Exercise
Your reply must contain the lines from the one with "man in black t-shirt, 8.70" through the last line of the material, exact and complete, with no pictures and no other text.

Extracted records
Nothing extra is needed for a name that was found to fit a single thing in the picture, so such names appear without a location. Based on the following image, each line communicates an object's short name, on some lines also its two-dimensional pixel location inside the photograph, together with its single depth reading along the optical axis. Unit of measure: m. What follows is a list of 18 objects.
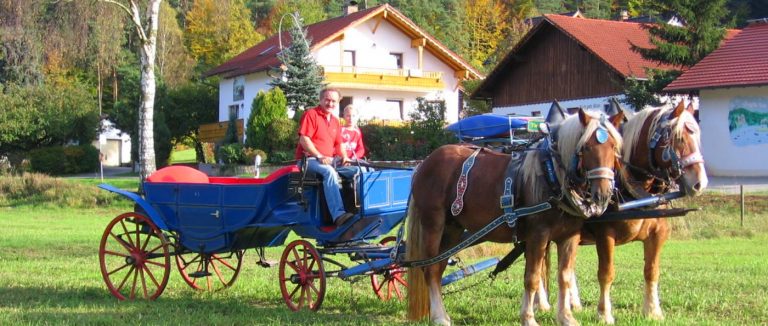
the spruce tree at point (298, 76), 36.25
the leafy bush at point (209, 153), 38.12
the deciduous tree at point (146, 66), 22.55
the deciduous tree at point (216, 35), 58.37
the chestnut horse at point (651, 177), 7.02
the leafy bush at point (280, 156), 33.47
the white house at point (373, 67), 42.59
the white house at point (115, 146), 52.88
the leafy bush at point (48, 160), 40.56
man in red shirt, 8.70
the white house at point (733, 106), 28.16
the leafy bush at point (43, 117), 43.12
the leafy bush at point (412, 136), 33.62
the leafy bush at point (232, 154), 35.19
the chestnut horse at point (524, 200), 6.70
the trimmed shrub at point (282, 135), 34.19
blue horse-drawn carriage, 8.70
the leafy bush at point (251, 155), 33.72
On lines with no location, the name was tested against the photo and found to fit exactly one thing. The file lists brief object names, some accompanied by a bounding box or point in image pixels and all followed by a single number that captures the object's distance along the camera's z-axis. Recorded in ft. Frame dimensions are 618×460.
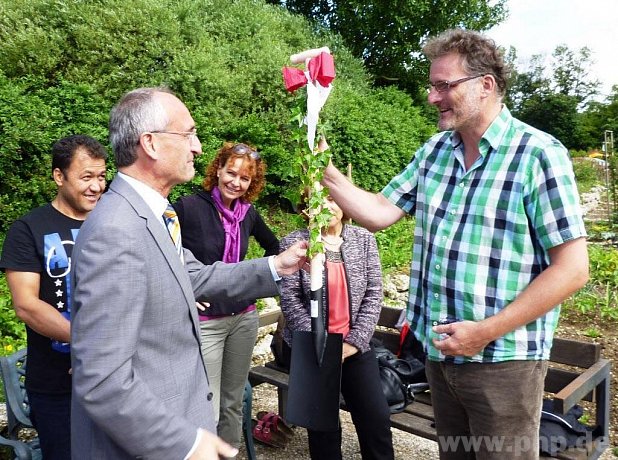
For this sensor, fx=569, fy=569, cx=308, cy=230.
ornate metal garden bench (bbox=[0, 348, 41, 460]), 10.90
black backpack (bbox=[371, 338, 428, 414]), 12.23
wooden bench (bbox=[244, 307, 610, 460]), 10.27
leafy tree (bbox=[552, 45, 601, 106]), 186.29
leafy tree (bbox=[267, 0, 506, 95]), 54.49
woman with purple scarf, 12.00
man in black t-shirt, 8.70
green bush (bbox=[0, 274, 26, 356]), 17.06
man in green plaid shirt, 6.86
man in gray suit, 5.49
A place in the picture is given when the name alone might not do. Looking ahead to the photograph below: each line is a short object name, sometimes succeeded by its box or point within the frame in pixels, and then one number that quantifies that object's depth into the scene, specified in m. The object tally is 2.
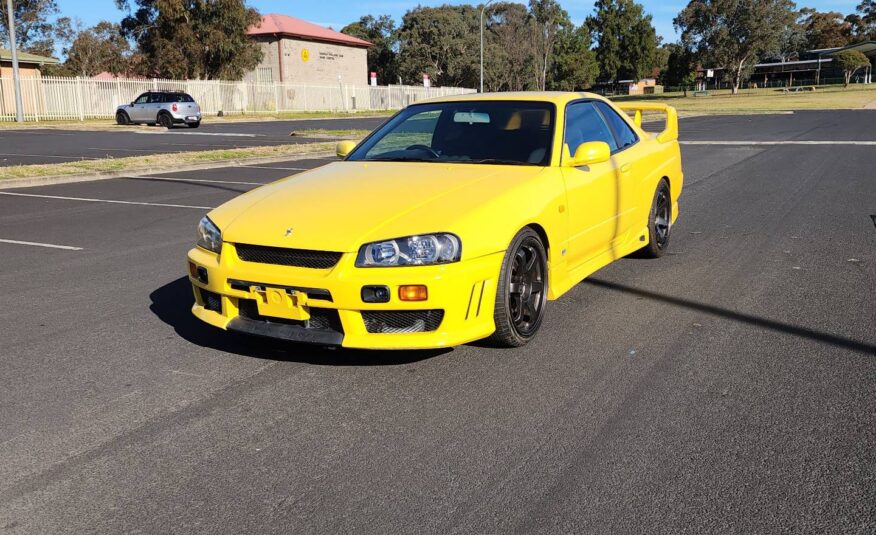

Answer to the problem
man in black t-shirt, 8.70
green bush (bbox=[0, 274, 26, 356]), 17.06
man in green plaid shirt, 6.86
man in gray suit, 5.49
A place in the picture is given when the name alone might not do. Looking ahead to the photograph below: each line is a short object name, sometimes succeeded by its box or point within the frame in pixels, and then one number that quantifies that object's depth into the scene, specified in m. The object tally is 2.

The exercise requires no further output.